Voorzitter. Dan wil ik naar de appreciatie van de moties.

De voorzitter:
Het is herfstregime, meneer Boswijk. We doen geen interrupties. De moties. De motie op stuk nr. 168.

Staatssecretaris Tuinman:
Voorzitter. De motie op stuk nr. 168 van de heer Boswijk gaat over een langjarige strategie van opleidingen. Ik kan die oordeel Kamer geven.

De voorzitter:
De motie op stuk nr. 169.

Staatssecretaris Tuinman:
De motie op stuk nr. 169 van mevrouw Heite over intensivering van de veiligheidscampus kan ik oordeel Kamer geven.

De voorzitter:
U bent in een goede bui.

Staatssecretaris Tuinman:
Die bui is nu voorbij met de motie van de heer Pool op stuk nr. 170. Mij wordt nu in de schoenen geschoven dat ik voor islamisering en dat soort zaken ben.

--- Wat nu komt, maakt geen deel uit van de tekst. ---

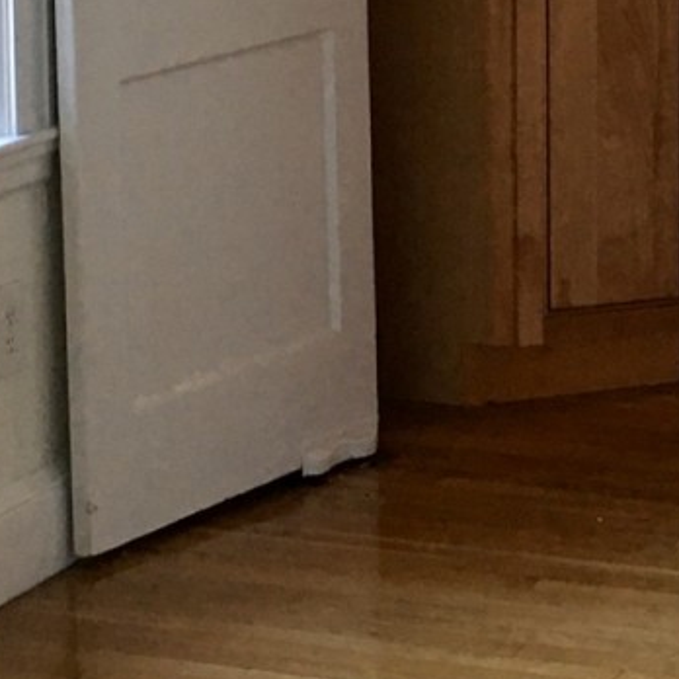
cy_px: 82
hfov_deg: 11.6
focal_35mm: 151
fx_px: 3351
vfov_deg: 11.5
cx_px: 441
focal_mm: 4.15
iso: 80
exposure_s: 1/30
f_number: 2.2
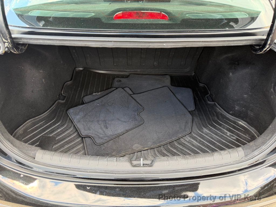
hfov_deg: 71.6
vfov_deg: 56.8
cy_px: 104
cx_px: 138
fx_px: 191
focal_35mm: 24
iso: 125
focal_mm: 6.76
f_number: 1.78
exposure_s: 1/211
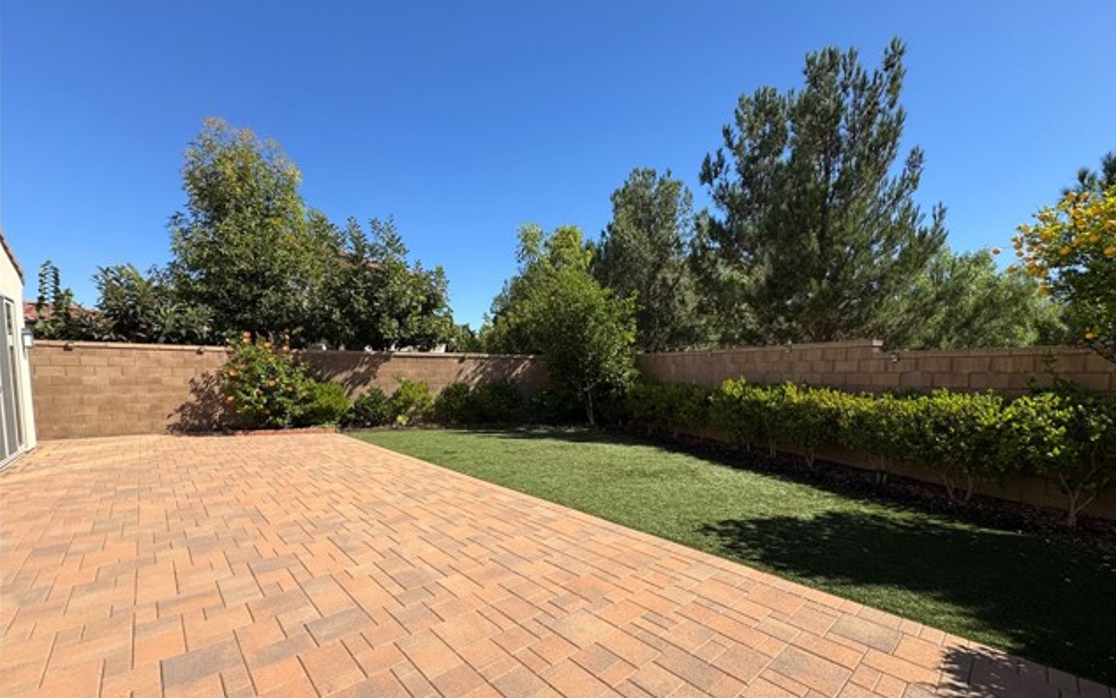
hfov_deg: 101.4
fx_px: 456
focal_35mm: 15
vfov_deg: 74.2
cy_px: 411
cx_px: 562
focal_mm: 2.22
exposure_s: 1/1256
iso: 40
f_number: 2.2
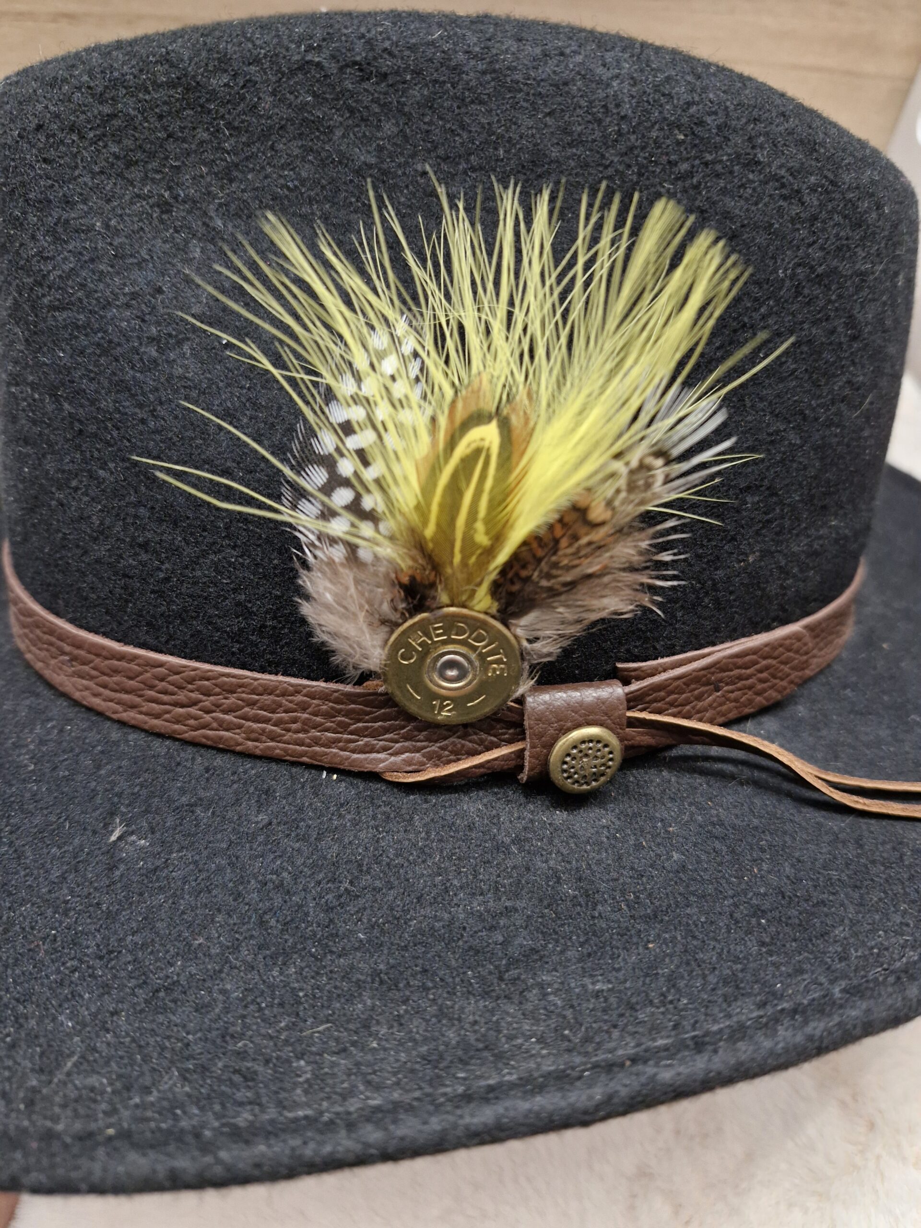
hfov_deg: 58.9
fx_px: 816
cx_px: 460
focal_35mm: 23
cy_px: 614
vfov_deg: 73.9
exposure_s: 1/50
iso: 640
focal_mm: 5.54
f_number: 1.8
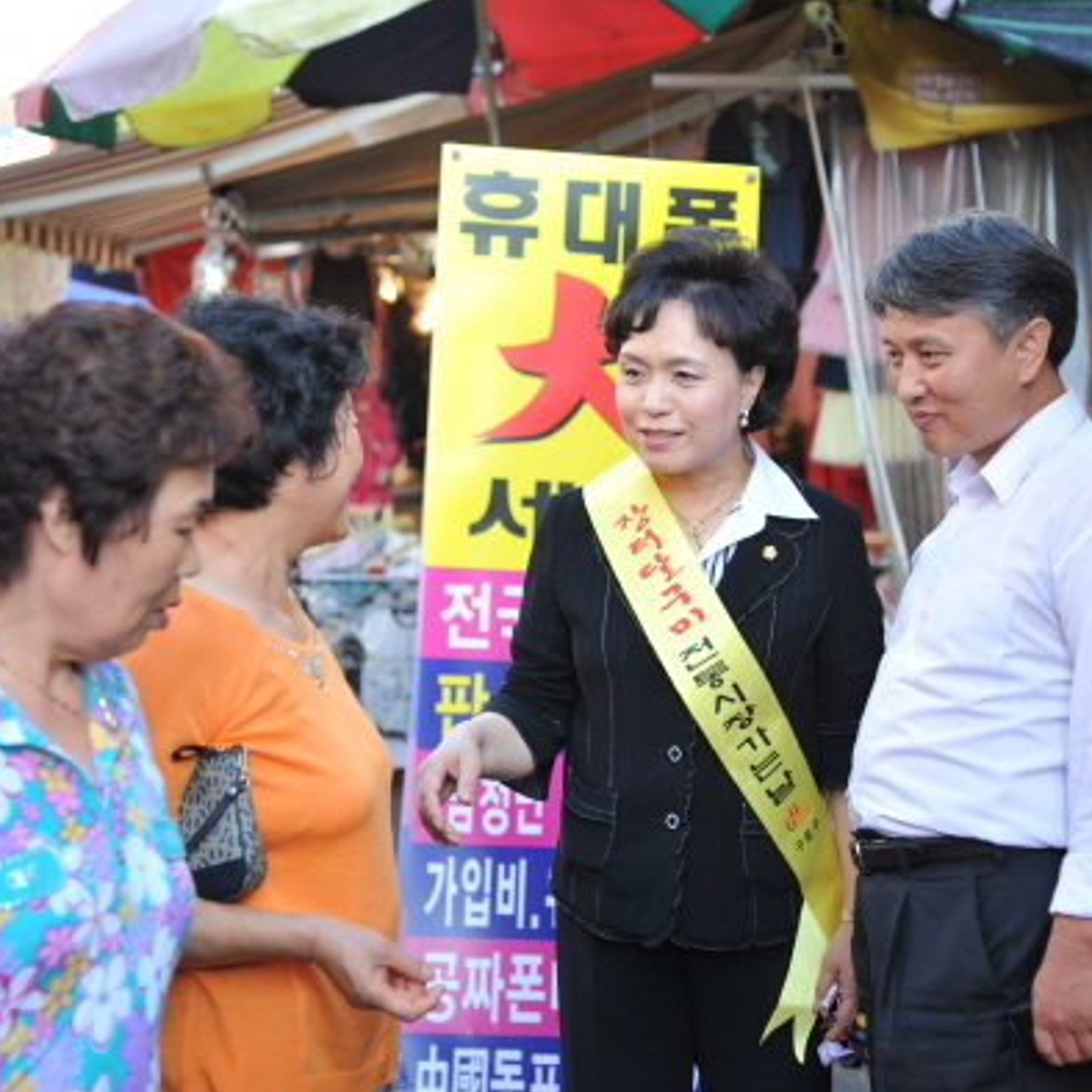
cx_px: 615
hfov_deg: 23.0
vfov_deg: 23.1
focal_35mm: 75
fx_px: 2677
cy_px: 543
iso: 200
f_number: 4
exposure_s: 1/125
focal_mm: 58
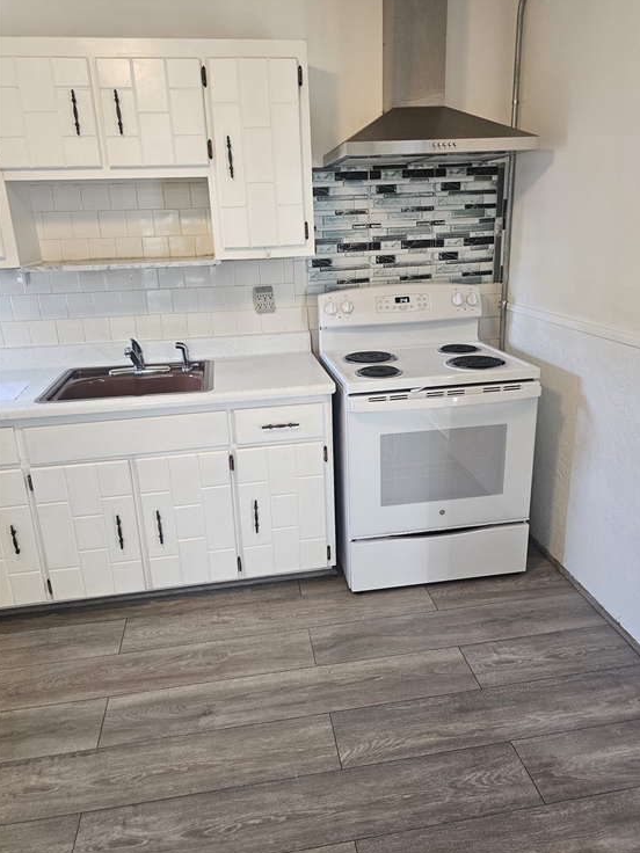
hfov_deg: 56.8
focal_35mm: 24
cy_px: 414
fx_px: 592
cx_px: 327
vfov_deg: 71.6
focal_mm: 6.3
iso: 250
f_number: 1.7
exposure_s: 1/120
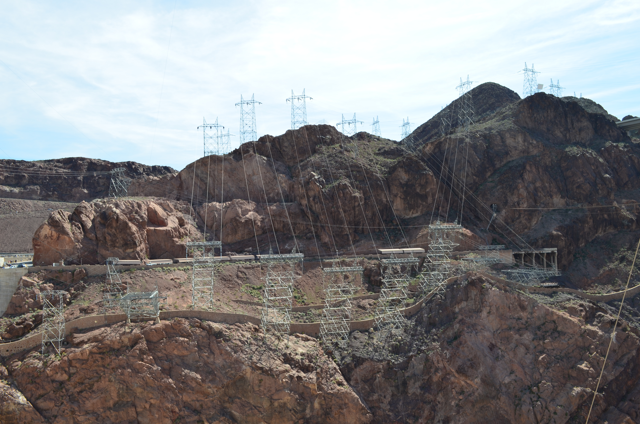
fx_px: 585
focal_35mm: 33
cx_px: 320
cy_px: 212
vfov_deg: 39.8
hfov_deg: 57.3
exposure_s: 1/125
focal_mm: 22
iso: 125
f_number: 11
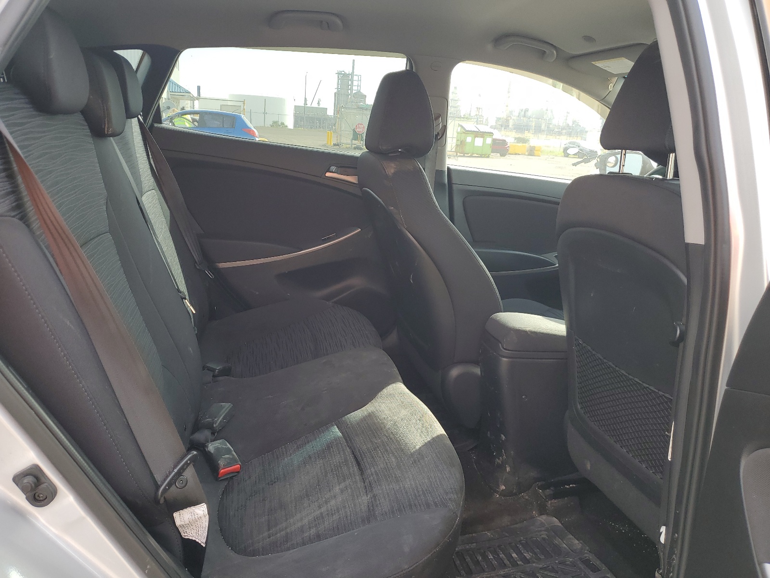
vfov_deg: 53.1
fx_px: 578
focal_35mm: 26
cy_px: 289
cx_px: 385
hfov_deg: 67.3
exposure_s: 1/256
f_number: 1.5
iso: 50
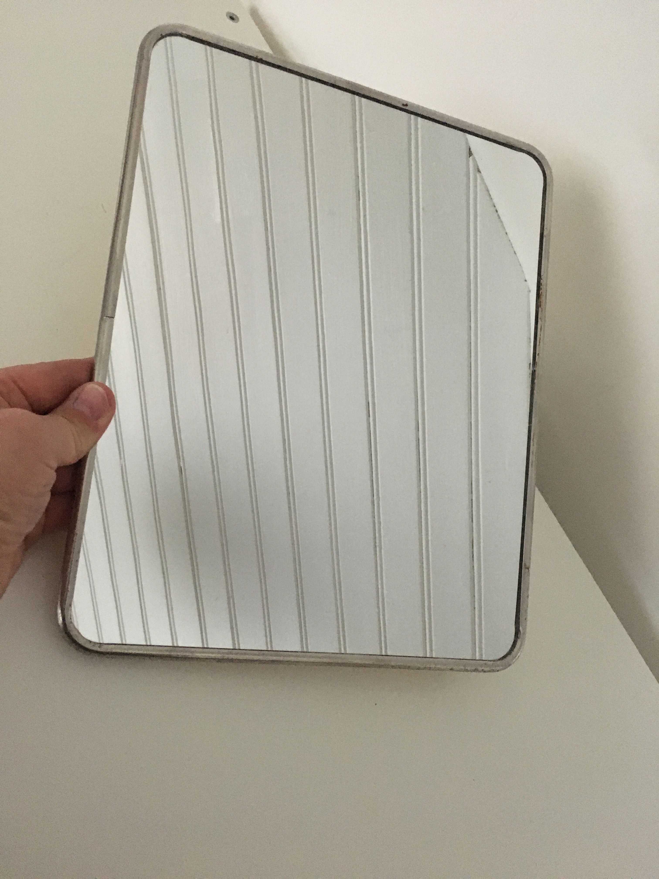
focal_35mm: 29
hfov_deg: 48.2
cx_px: 330
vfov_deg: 61.7
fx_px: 736
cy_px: 440
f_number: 2.2
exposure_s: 1/17
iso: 250
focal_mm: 4.15
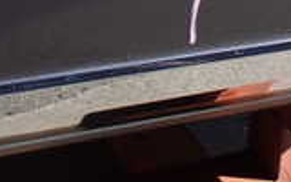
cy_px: -189
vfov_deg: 7.2
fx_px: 1388
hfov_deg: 11.9
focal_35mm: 175
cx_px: 266
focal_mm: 7.84
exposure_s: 1/250
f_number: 4
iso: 100
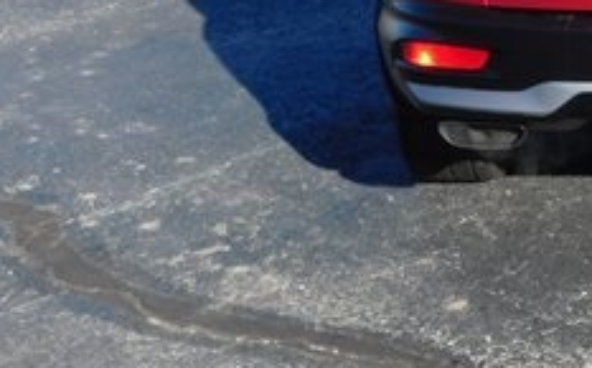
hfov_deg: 18.3
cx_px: 805
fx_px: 1692
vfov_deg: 12.0
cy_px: -152
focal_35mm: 105
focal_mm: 6.3
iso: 125
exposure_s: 1/1000
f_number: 3.5
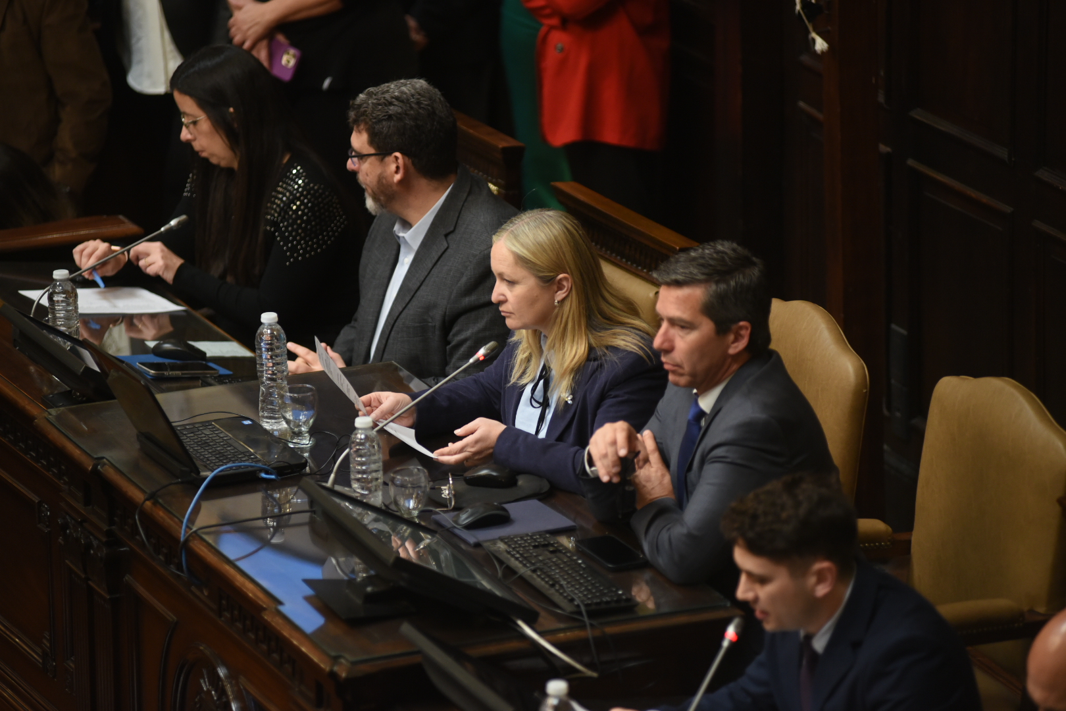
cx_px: 533
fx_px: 5922
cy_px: 356
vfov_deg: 6.9
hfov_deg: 10.3
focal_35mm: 200
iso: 2000
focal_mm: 200
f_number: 2.8
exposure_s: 1/160
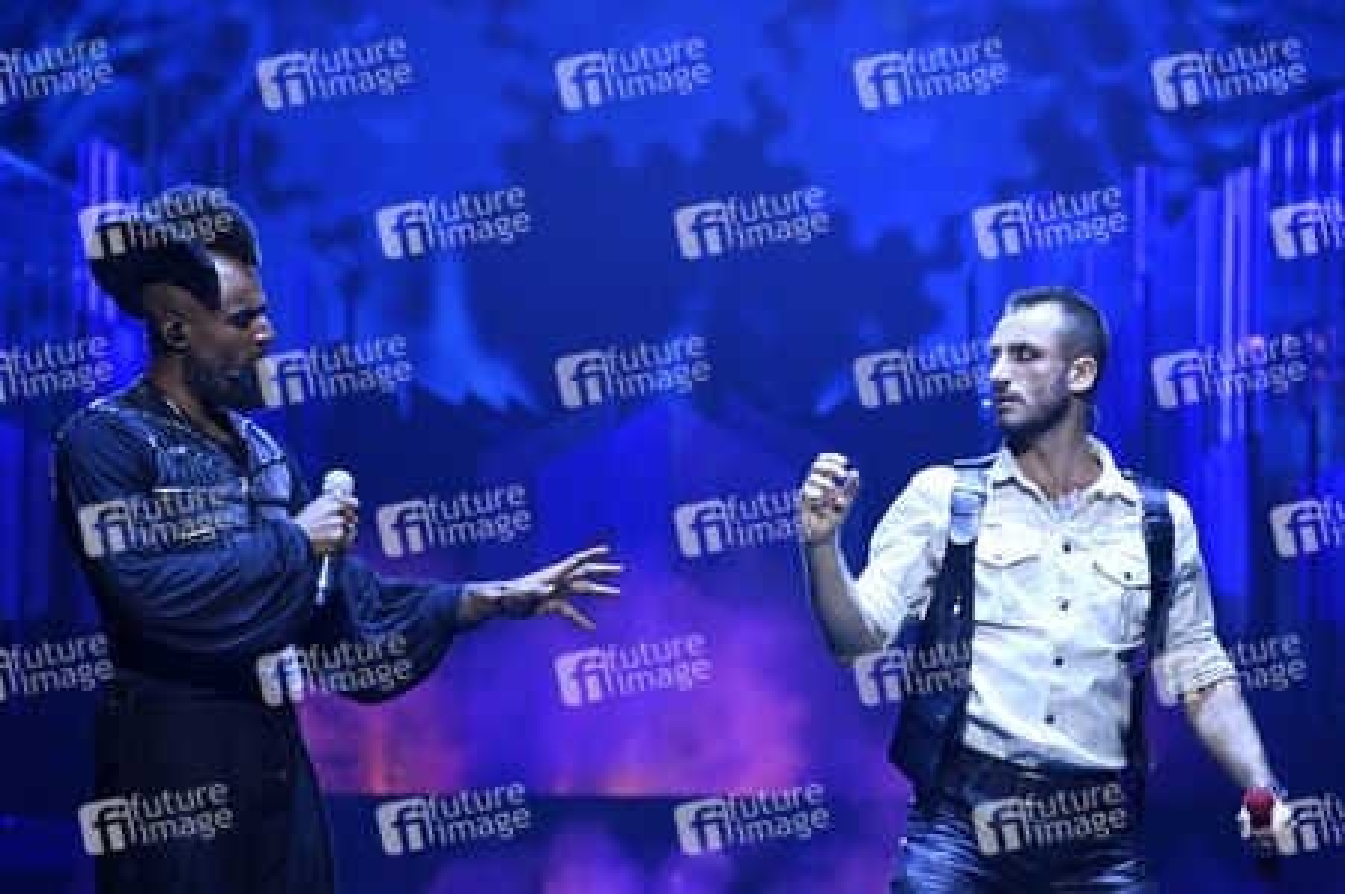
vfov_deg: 7.2
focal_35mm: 190
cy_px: 447
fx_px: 7093
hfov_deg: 10.8
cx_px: 672
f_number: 5.6
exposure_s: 1/160
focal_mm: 190
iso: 5000
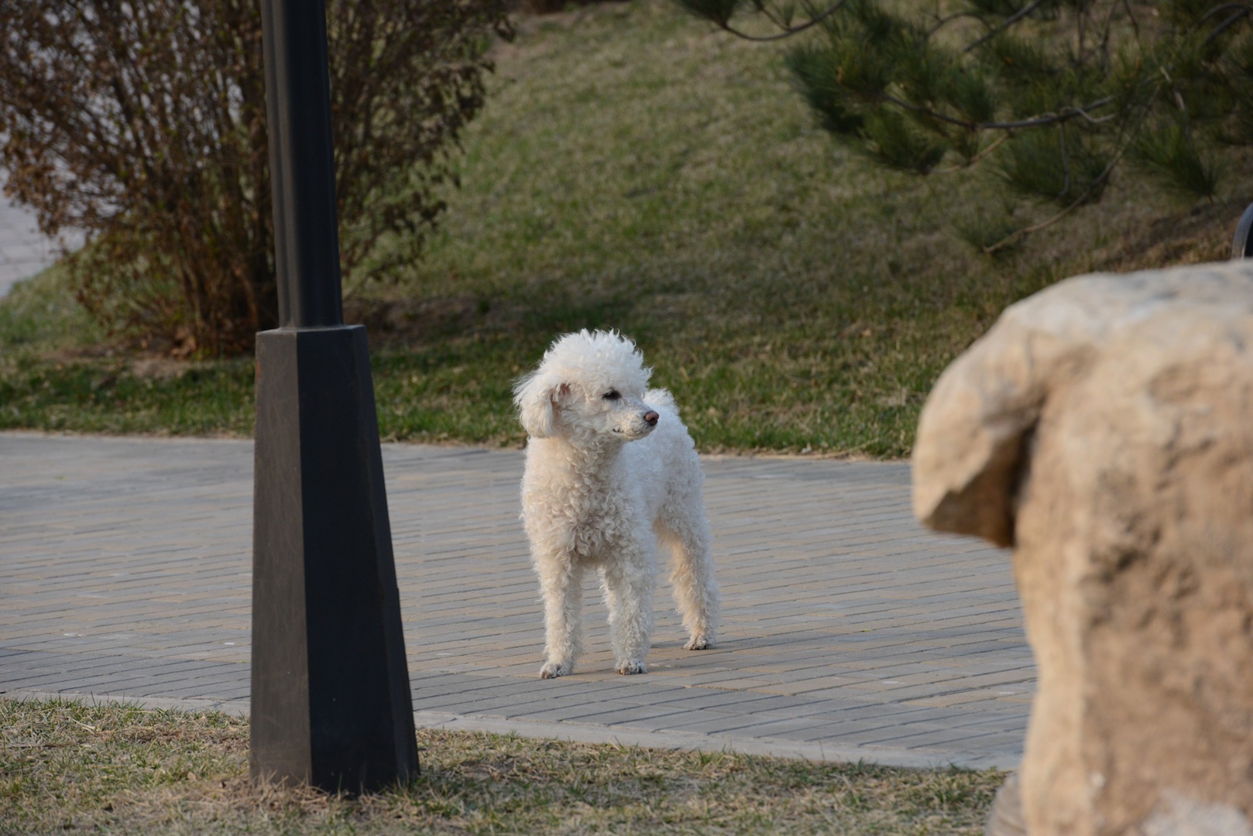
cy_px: 418
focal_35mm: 200
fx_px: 6963
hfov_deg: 10.3
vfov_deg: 6.9
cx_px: 626
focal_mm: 200
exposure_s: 1/1000
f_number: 8
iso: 1600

Het is allesbehalve dat. Ik heb meer dan drie jaar, ook in Afghanistan, gevochten tegen de extreme islam. Laat ik dat even vooropstellen. Deze motie wordt ontraden en ik zal uitleggen waarom. Binnen de krijgsmacht moet er ruimte zijn om gelovig te zijn, om een geloofsovertuiging te hebben. Daar hoort geestelijke verzorging bij. Als je als militair maar ook als burger daadwerkelijk ingezet wordt, gaat het altijd over leven en dood. Zingevingsvragen horen dus bij het zijn van militair en het werken in een militair bedrijf. Dat betekent dat er ook ruimte moet zijn om hier en daar een religieus feest te geven.

De voorzitter:
Eén vraag, meneer Pool.

De heer Pool (PVV):
De staatssecretaris blijft dus de ruimte geven aan de islam binnen de krijgsmacht. De vraag is dan ook: vindt hij de islam verenigbaar met de normen en waarden van onze Nederlandse krijgsmacht?

Staatssecretaris Tuinman:
Daar gaat het mij niet om. We hebben ook moslims in dienst. We hebben ook een aantal imams, die vanuit een zendende organisatie bij ons aan de slag zijn. Ik vind dat commandanten, die daadwerkelijk leiding geven aan hun mensen, zich moeten realiseren dat, als men iets doet op het gebied van een religieuze activiteit, of dat nu het kerstfeest is of divali of iftar, we een stevig gesprek hebben gehad in het departement. Het gaat om belastinggeld en dat moet sober en doelmatig besteed worden.

De voorzitter:
De motie op stuk nr. 171.

Staatssecretaris Tuinman:
De motie op stuk nr. 171 van de heer Ellian kan ik oordeel Kamer geven.

De voorzitter:
De motie op stuk nr. 172.

Staatssecretaris Tuinman:
De motie op stuk nr. 172 ga ik ontraden. Ik wil eigenlijk geen onderzoeken doen. We kijken altijd hoe we van andere landen kunnen leren. Het gaat hier om het inzetten van burgers voor Defensie en dat doen we op dit moment al. Ik heb dat ook in mijn plannen zitten. Dat was de laatste motie.

De voorzitter:
Hartelijk dank. Tot zover dit debat. Vanavond nog stemmen wij over de moties. Dank aan de staatssecretaris en vooral veel beterschap met zijn sleutelbeen.

De beraadslaging wordt gesloten.

De voorzitter:
Ik schors tot 22.30 uur, en dan gaan we stemmen.

De vergadering wordt van 21.26 uur tot 22.36 uur geschorst.